Isaac Mpho Mogotsi says membership of the club a great diplomatic achievement

On a visit to the ancient central Chinese city of Xian in 2006, my Chinese government interlocutor told me this story about the Chinese psyche. He said that throughout their lives, the Chinese have to choose between being the head of a duck (part dwarfism), or becoming a tail of a dragon (part giantism).

A similar  challenge has dogged the psyche of South Africa's diplomacy since the dawn of our democracy in 1994: does SA settle to be a head of the African duck (a giant amongst dwarfs)? Or does SA aspire to be a tail of the world's mighty dragons like China, Russia, Brazil and India (a dwarf amongst emerging giants)?

Can South Afica's true pre-eminent global potential and promise be realised in the context of this duck head-dragon tail tension? Or will this tension stunt South Africa's post-apartheid diplomacy, now and in the future?

What does South Africa's membership of IBSA and BRICS tell us about this diplomatic split personality of our country's diplomacy?

There is no doubt that the conceptualisation, establishment and consolidation of the India, Brazil and South Africa (IBSA) Forum was one of the seminal diplomatic achievements of the Thabo Mbeki Presidency.

Similarly, the belated admission of South Africa into the Brazil. Russia, India, and China (BRIC) represents arguably President Jacob Zuma's finest diplomatic moment so far.

It is unfortunate that the local media reporting on South Africa's admission into BRICS has not sufficiently credited South Africa's official diplomatic establishment, especially President Zuma and his Minister of International Relations and Cooperation, Maite Nkoane-Mashabane, for this rare and unique diplomatic achievement.

It is as if this feat was akin to some horoscopic and interstellar alignment of heavenly stars up in the sky, over which our diplomats have no human influence and subjectiive control.

Yet the truth is that our diplomats put incredible hard work, commitment and far-sight into ensuring that, in spite of the cynics in the world, including the Goldman Sachs executive who coined the BRIC term, South Africa did indeed gain admission into BRICS.

Our membership of both IBSA and BRICS is a testimony that there is much that our official diplomacy can achieve for our country when driven by a clear and strategic vision, imbued with a clear commitment to achieve well-defined, but practical, goals, and informed by a deep-seated understanding and appreciation of South Africa's exceptional and unique place in the world.

But even just belonging to both IBSA and BRICS represent a monumental, and potentially existential, challenge to South Africa's post-1994 diplomacy.

Here are some of the salients of this monumental and existential challenge to our country's diplomacy, arising from our membership to both IBSA and BRICS.

IBSA is touted by its members as bringing together the developing world's largest democracies.
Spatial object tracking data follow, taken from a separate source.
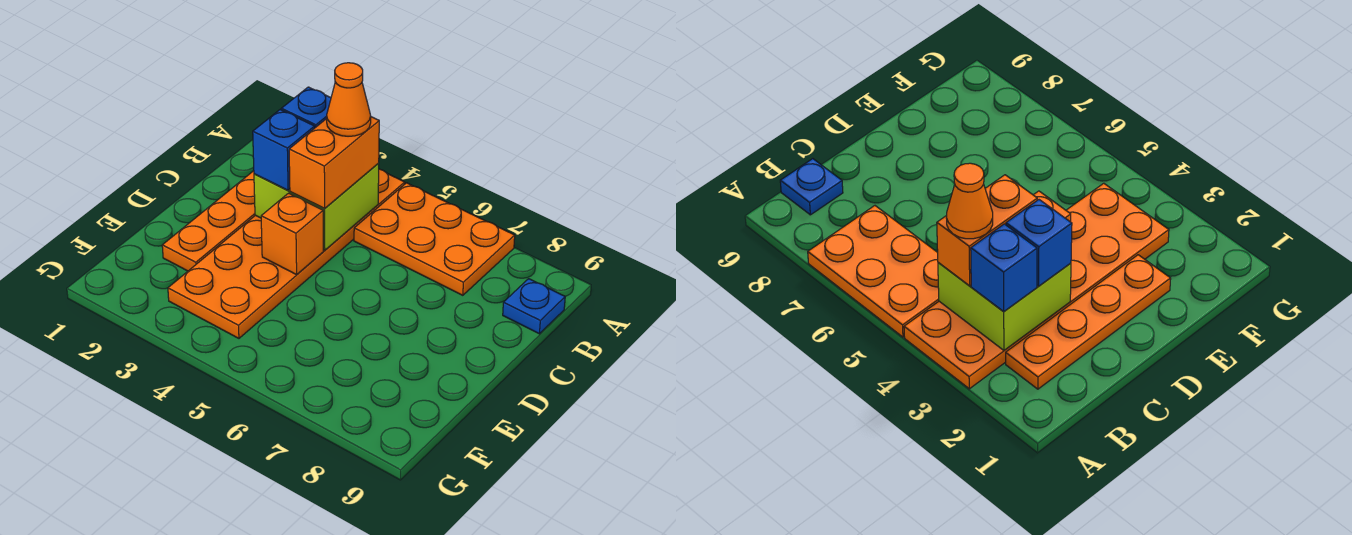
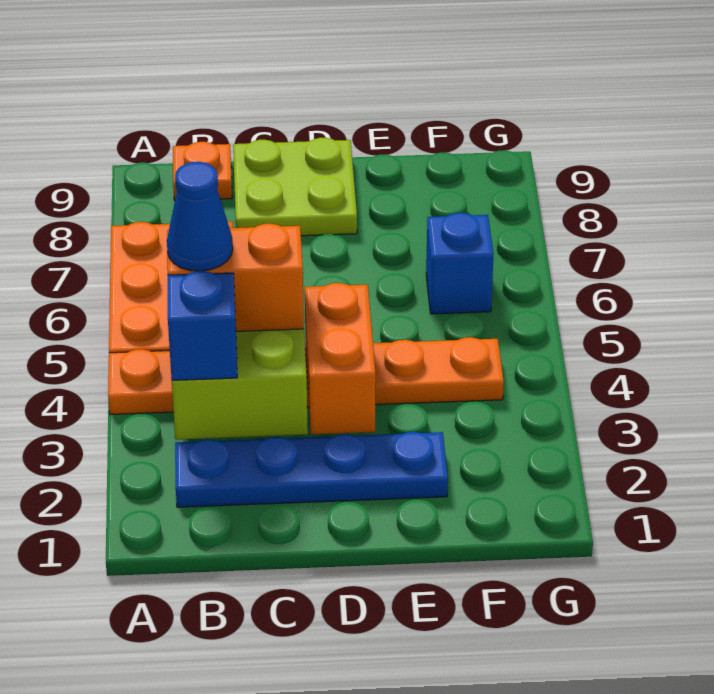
orange plate A3:F4 level 1 -> orange plate A4:F4 level 1
orange plate B2:E2 level 1 -> blue plate B2:E2 level 1
orange cone B4 level 4 -> blue cone B4 level 4
blue plate B9 level 1 -> orange plate B9 level 1
blue brick C3 level 3 -> blue brick F6 level 1
none -> lime plate C8:D9 level 1
orange brick D4 level 2 -> orange brick D3:D4 level 2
This of course represents an unintended condemnation by omission of what brings BRICS countries together. 

Certainly not democracy, evidently. 

Putting it bluntly, this means IBSA does not view China and Russia as democracies, which is an interesting thought indeed.

IBSA also brings together the three countries that aspire to be permanent members of the UN Security Council (UNSC), along with Germany and Japan.

This fact itself makes IBSA a younger cousin of BRICS, which includes Russia and China, two global powerhouses which already enjoy a UN Security Council permanent seat veto.

In this context, is it not interesting to note that neither China, nor Russia, both leading members of BRICS and UNSC, has publicly committed itself to support the reform of the UN Security Council (UNSC) which entails the extension of the UNSC veto to putative future new UNSC permanent members, like IBSA Forum members?

It is like China and Russia enjoy returning the IBSA compliment, that is, they in turn do not view India, Brazil and South Africa (IBSA) as deserving veto-wielding UNSC permanent membership. Also an interesting thought indeed.

If anything, conventional diplomatic wisdom is that China is deadset against conferring on India, historically its bitter regional rival, the status of a veto-wielding UNSC permanent member.

On the other hand, BRICS is globally viewed as grouping together the world's emerging economic superpowers.

In our age of huge economic turbulence and uncertainty, BRICS is supposed to be the steady and strong hand on the world's economic steering wheel, offering the uncertain and unhinged economic world a re-assuring and soothing message of economic stability, certainty, growth and prosperity.

But whilst maintaining the steely and serene composure above the global water surface, underneath, out of sight, all the BRICS members are peddling hard and ferociously in competition and rivalry to gain greater market share in Africa.

Whilst the 1885 Berlin Conference somehow regulated the European colonial scramble for Africa, to minimise intra-colonial power frictions, conflicts and wars, today the BRICS conquerors of Africa's resources markets lack any handy diplomatic instrument to intermediate, and positively harness, their equally ferocious and insatiable new scramble for Africa's raw materials and market share.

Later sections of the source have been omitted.